For weeks I have been attempting to write "Part 2" about losing my dad, and I just haven't been able to finish the post. I guess I took a hiatus from the blog because I felt I couldn't write about anything else until I finished adressing what happened in April. This week I realized that isn't true.

I'll write about April when I'm ready (which obviously just isn't yet). Every time I've sat down to write about those three weeks of hospice care I just become overwhelmed with grief and can't finish more than a couple paragraphs, most of which I delete the next time I look at the post. 

Grief is terrible and life consuming, and something that everyone deals with differently. I've slowly been learning this in the last five months. They say there are some general "stages" that most people go through when dealing with loss, and I still feel like I'm stuck in shock and disbelief. It was only this week that I really listened to loved ones who said that it's okay for me to feel like I just lost my dad yesterday.

My dad and I at Silver Dollar City, one of our favorite places to visit in summer and at Christmas time.

I have good days and bad days, but every day feels like a giant mountain to climb. I never used to feel like this before my dad died. Now, I feel maxed out on stress all the time and lose patience easily. The first few months after losing my dad I was extremely forgetful, which isn't like me. There were a few different days when I called Raymond after work to see what I should pick up from Walmart for dinner, and in the ten minute drive home I completely forgot to even go to the store.
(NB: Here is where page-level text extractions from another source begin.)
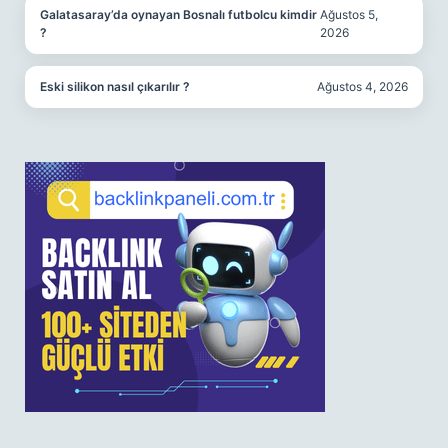
Galatasaray’da oynayan Bosnalı futbolcu kimdir
Ağustos 5,
?
2026
Eski silikon nasıl çıkarılır ?
Ağustos 4, 2026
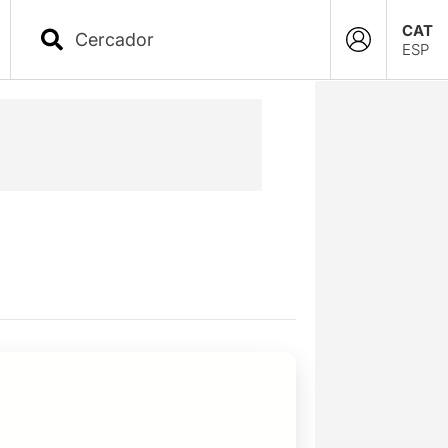
CAT
ESP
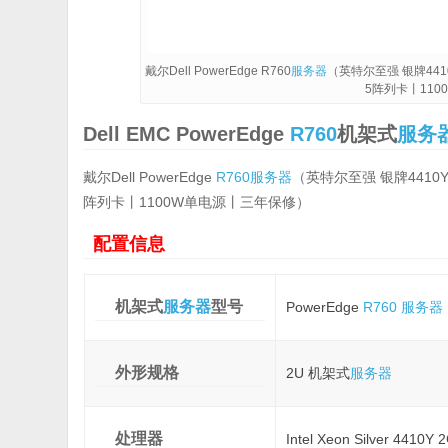
戴尔Dell PowerEdge R760
服务器
（英特尔至强 银牌4410
5阵列卡丨11
Dell EMC PowerEdge
R760
机架式
服务
戴尔Dell PowerEdge
R760
服务器
（英特尔至强 银牌4410Y 
阵列卡丨1100W单电源丨三年保修）
配置信息
机架式
服务器
型号
PowerEdge
R760
服务器
外形规格
2U 机架式
服务器
处理器
Intel Xeon Silver 4410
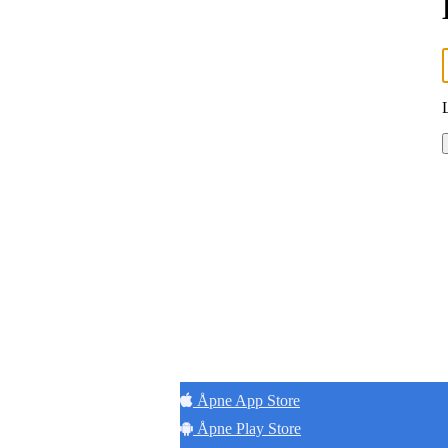
Hold
Åpne App Store
Åpne Play Store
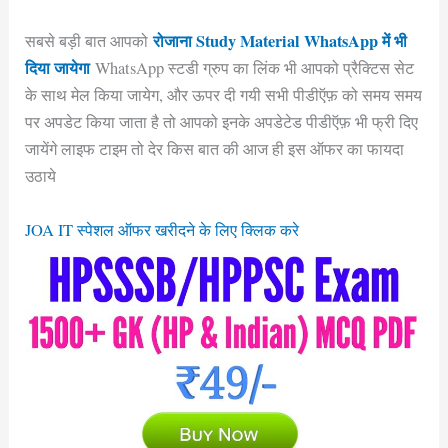
रोजाना Study Material WhatsApp में भी
सबसे बड़ी बात आपको
दिया जायेगा
WhatsApp स्टडी ग्रुप का लिंक भी आपको प्रैक्टिस सेट
के साथ मेल किया जायेग, और ऊपर दी गयी सभी पीडीऍफ़ को समय समय
पर अपडेट किया जाता है तो आपको इनके अपडेटेड पीडीऍफ़ भी फ्री दिए
जायेंगे लाइफ टाइम तो देर किस बात की आज ही इस ऑफर का फायदा
उठाये
JOA IT स्पेशल ऑफर खरीदने के लिए क्लिक करे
Throughout college I filled my days with work and school from 8 a.m. to 10 p.m. and that was my normal. I handled it well, thrived on it even, but I simply cannot do those hours anymore. If there is one thing in particular I've realized I need in order to heal, it is time at home or the gym, away from other responsibilities or commitments, to focus on myself. For weeks I tried to deny this, feeling selfish, and my grief and feelings of stress grew to enormous levels. 

Exercise has helped, and in June Raymond and I started going to the gym six times a week. We haven't quite kept up that intensity throughout August, but we have at least made an effort. Several friends thought I was obsesive about the gym in June, but I needed something else to focus on and give my mind a break from 24/7 grief.

And it is 24/7. I can work, and socialize, and go to the gym, but it's always there. If you have never lost someone close to you, you probably don't understand. That's okay. I'm glad, for your sake, that you have never had to go through something like this, but I also ask your patience and kindness. There's no time limit on grief, although I read today that most people will only put up with your grief for about a month and that's the most they can handle. How could I have even started to deal with the loss of my dad in four short weeks? If you have dealt with serious grief, then you know what I'm saying... and thank you for understanding. 

I can go through daily life, working hard and trying to sleep, but that doesn't mean I've even barely started down the long path of dealing with this loss. Every season and year will bring different memories, which are lovely and painful at the same time. 

Sometimes these moments sneak up on me during a perfectly normal day. On Friday night I drove past a high school football game, and it reminded me that it is fall sports season (meaning golf). Immediately, just by driving past a back-to-school scrimmage, I was transported to a world full of golf memories with my dad. He was so busy at work, but he always made time to go to my tournaments.

My first golf tournament in college, my parents were so excited that they drove all the way to San Antonio to see me play.

Every day is just plain hard. I post this in hopes that other people I know who have lost a parent in the last year understand that they are not alone in feeling like every day is a struggle.